ITR-1 (Spontaneous): LTCG relief for small investors

ITR-1 will be applicable for residents with income up to ₹ 50 lakhs so far, whose income is from salary, one house and other sources. Under the new system, now taxpayers will also be able to report in ITR-1 under LTCG (Section 112A) up to ₹ 1.25 lakh.

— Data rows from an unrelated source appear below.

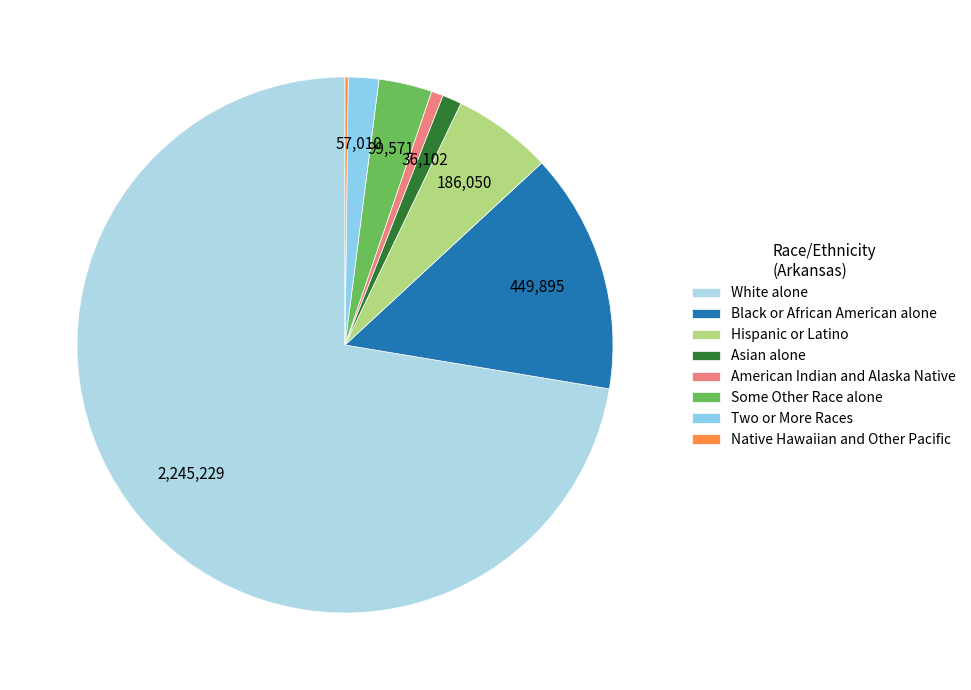

Is there a majority slice in this chart?

Yes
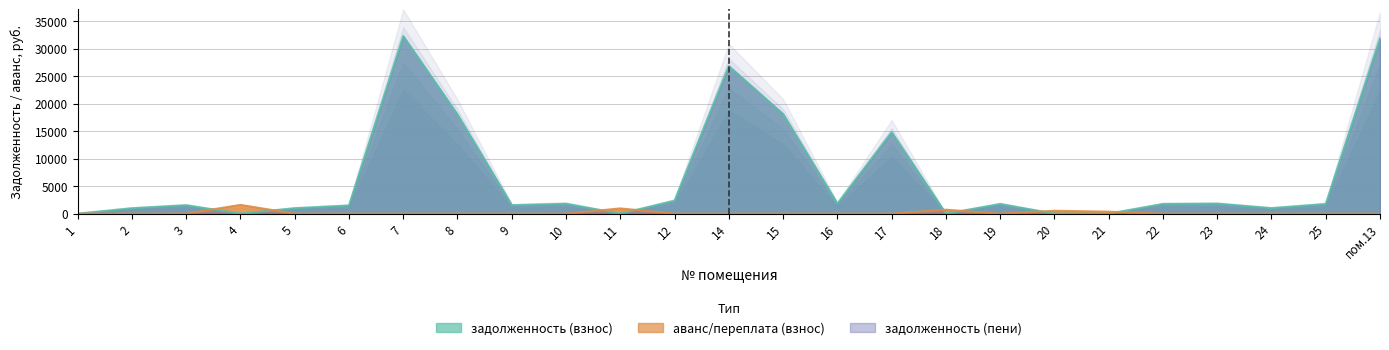

At which category does аванс/переплата (взнос) reach its first local peak?

4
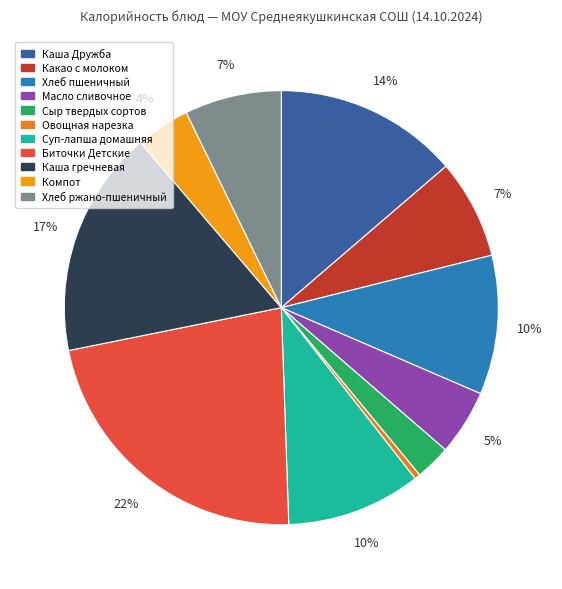

Which category has the biggest portion of the pie?

Биточки Детские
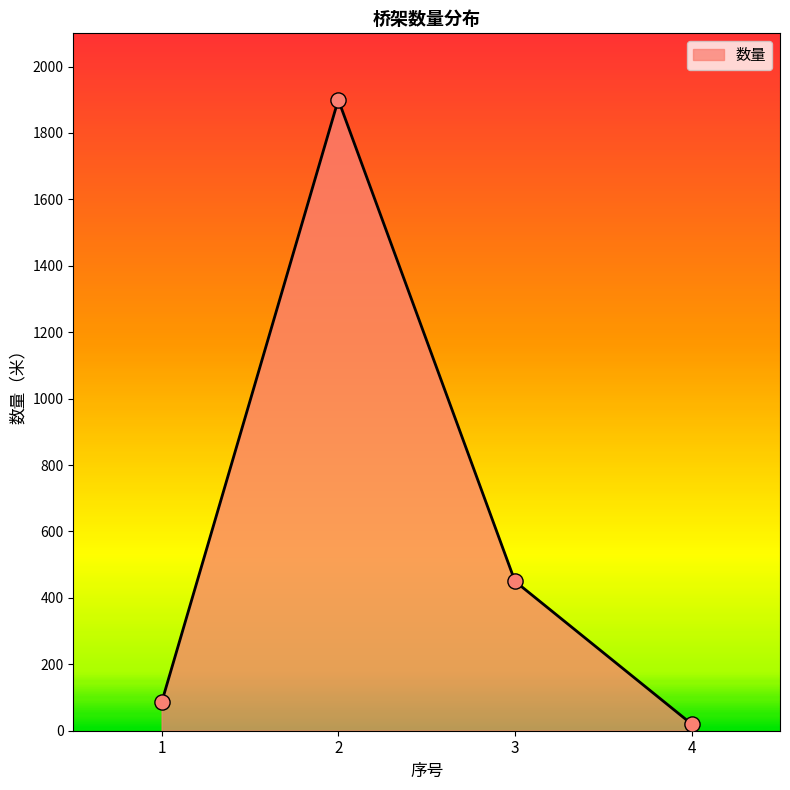

What is the change in value from 1 to 3?

+365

ITR-2: Detailed reporting of capital gain mandatory

ITR-2 is for the individuals that have many assets, foreign assets or capital benefits. In updated form:

  • LTCG will have to report separately before and after 23 July 2024.
  • Unlisted bonds/debentures will have to look different according to the holding period.
  • The amount received from the buyback (after 1 October 2024) will have to be shown at “income from other sources” and “zero price” in the capital gains section.
  • Now the reporting limit of property and liability has been reduced to ₹ 1 crore (first ₹ 50 lakh).

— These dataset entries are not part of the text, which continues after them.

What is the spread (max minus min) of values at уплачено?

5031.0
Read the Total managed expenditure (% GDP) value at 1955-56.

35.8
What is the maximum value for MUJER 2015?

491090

ITR-3: Monitoring of expensive transactions

ITR-3 is for individuals and HUFS that earn from business or profession. In this, information about choosing old or new tax reizards has been made mandatory (Form 10-EE or 10-EEA). Detailed revelations related to business such as benefits, loss and foreign income will have to be given. Also, high -value transactions will now have to report clearly clearly. Such as:

  • Cash deposit over ₹ 1 crore
  • Travel abroad more than ₹ 2 lakh
  • More than ₹ 1 lakh electricity expenditure
  • Credit card bill above ₹ 10 lakh

ITR-4 (Sugam): Estimated taxpayers relief in LTCG

ITR-4 is for tax paying on presumptive income. This form now facilitates reporting LTCG (Section 112A) up to ₹ 1.25 lakh to taxpayers. This form is applied to individuals, HUFS and non-LLP firms.

ITR-5: Verification Process

Taxpayers who did not e-verify their ITR can still print, sign the ITR-V form and send the CPC office of Bangalore within 30 days from the speed post. E-verification Aadhaar can also be done with OTP, net banking or valid demat/bank account.

ITR-6: New rule on buyback loss

Notified ITR-6 on 6 May 2025 is for companies that do not claim discounts. Some important changes have also been made in this:

  • It is necessary to show different capital gains reporting before and after 23 July 2024.
  • Damage related to buyback will be valid only if the respective dividend income is announced after 1 October 2024.
  • Separate reporting arrangements have been added for cruise operators (Section 44BBC) and diamond business benefits (at least 4% gross resipt).
  • Detailed information of TDS code and schedule BP has now been made mandatory.

ITR-7: Strict revelations for trusts and institutions

The ITR-7 notified on 9 May is for institutions that fill tax returns under Section 139 (4A) to 139 (4D), such as Charitable Trust, Political Party and Research Institute. Changes of this form include:

  • Capital gains will have to be reported separately before and after July 23.
  • The deficit from buyback will have to be clarified by connecting with dividend income.
  • Reporting of interest exemption on housing loans (Section 24 (B)) will also be necessary now.
  • The disclosure of the TDS section code has been added for better tax audit.

Also read: Income tax department sent notice for suddenly increased earnings? What does it mean, how to answer?